Understanding the functional outcomes associated with the different multifocal IOLs is also critical so the technology can be matched to the patient’s visual needs. However, surgeons should understand that information obtained from optical bench testing may not translate to the real-life situation.
“Studies using a single wavelength (green light) at one spatial frequency are not necessarily achieved in vivo,” Dr. Rocha said. “Ideally, IOLs should also be analyzed under white light and multiple spatial frequencies.”
Figure 4: Astigmatism management: femtosecond laser limbal relaxing incisions and a combined staged procedure with postoperative laser vision correction.

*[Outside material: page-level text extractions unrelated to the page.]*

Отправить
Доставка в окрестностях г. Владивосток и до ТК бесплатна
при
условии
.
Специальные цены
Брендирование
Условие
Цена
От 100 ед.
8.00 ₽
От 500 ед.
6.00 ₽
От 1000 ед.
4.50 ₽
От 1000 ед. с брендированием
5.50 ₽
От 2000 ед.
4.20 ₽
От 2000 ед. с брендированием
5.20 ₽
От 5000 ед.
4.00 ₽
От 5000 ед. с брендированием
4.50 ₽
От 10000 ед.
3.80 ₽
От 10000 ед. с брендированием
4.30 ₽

Dr. Rocha noted that extended-depth-of-focus (EDOF) IOLs (Tecnis Symfony/Symfony Toric, Abbott Medical Optics) represent a new category of presbyopia-correcting IOLs available in the United States. This technology improves intermediate visual performance and near vision to a lesser extent without comprising distance vision.
The EDOF technology has the benefit of causing less glare and halos and less loss of contrast, especially compared to the first generation diffractive multifocal IOLs.
Looking ahead, Dr. Rocha said increased use of in vivo simulation, allowing patients to experience multifocality and compare different IOL designs, will become an important and useful component of the preoperative evaluation.
“This type of simulation is emerging in adaptive optics technologies that are friendly for use in the clinical situation,” Dr. Rocha said. “It should lead to increased confidence for patients and surgeons when choosing an IOL. It might also increase the number of multifocal IOL procedures performed along with overall patient satisfaction.”
Karolinne M. Rocha, MD, PhD
This article is based on a presentation given by Dr. Rocha at the 2016 Refractive Surgery Subspecialty Day meeting, prior to the American Academy of Ophthalmology meeting. Dr. Rocha is a consultant/advisor for Johnson & Johnson Vision Care (Abbott Medical Optics), Alcon Laboratories, Allergan, and Bausch + Lomb.